Partitioning best practices in PostgreSQL - Time & Space Complexity
When using partitioning in PostgreSQL, it is important to understand how query time grows as data increases.
We want to know how partitioning affects the speed of data access and management.
Analyze the time complexity of querying a partitioned table by range.
CREATE TABLE sales (
id SERIAL PRIMARY KEY,
sale_date DATE NOT NULL,
amount NUMERIC
) PARTITION BY RANGE (sale_date);
CREATE TABLE sales_2023 PARTITION OF sales
FOR VALUES FROM ('2023-01-01') TO ('2024-01-01');
SELECT * FROM sales WHERE sale_date = '2023-06-15';
This code creates a sales table partitioned by date ranges and queries a specific date.
Identify the loops, recursion, array traversals that repeat.
- Primary operation: Scanning the relevant partition(s) for matching rows.
- How many times: Only the partitions that match the query condition are scanned, not all partitions.
As the total data grows, the query only touches the relevant partition, so work grows with partition size, not total data size.
| Input Size (n) | Approx. Operations |
|---|---|
| 10,000 rows total | Scan ~1,000 rows in one partition |
| 100,000 rows total | Scan ~10,000 rows in one partition |
| 1,000,000 rows total | Scan ~100,000 rows in one partition |
Pattern observation: Query cost grows with the size of the accessed partition, not the whole table.
Time Complexity: O(k)
This means query time grows with the size of the relevant partition (k), not the entire dataset.
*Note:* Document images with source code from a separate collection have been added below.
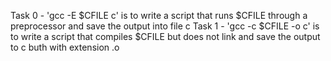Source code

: Task 0 - 'gcc -E $CFILE c' is to write a script that runs $CFILE through a preprocessor and save the output into file c
Task 1 - 'gcc -c $CFILE -o c' is to write a script that compiles $CFILE but does not link and save the output to c buth with extension .o
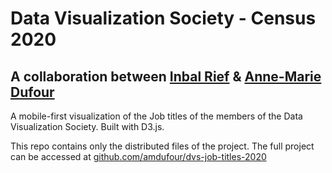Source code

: # Data Visualization Society - Census 2020
## A collaboration between [Inbal Rief](https://twitter.com/balcooly) & [Anne-Marie Dufour](https://www.delightfuldata.art/)

A mobile-first visualization of the Job titles of the members of the Data Visualization Society. Built with D3.js.

This repo contains only the distributed files of the project. The full project can be accessed at [github.com/amdufour/dvs-job-titles-2020](https://github.com/amdufour/dvs-job-titles-2020)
[X] Wrong: "Partitioning always makes queries run in constant time regardless of data size."
[OK] Correct: Partitioning limits the data scanned but query time still grows with the size of the accessed partition.
Understanding partitioning time complexity shows you can design databases that handle large data efficiently, a valuable skill in real projects.
"What if we changed from range partitioning to list partitioning on a low-cardinality column? How would the time complexity change?"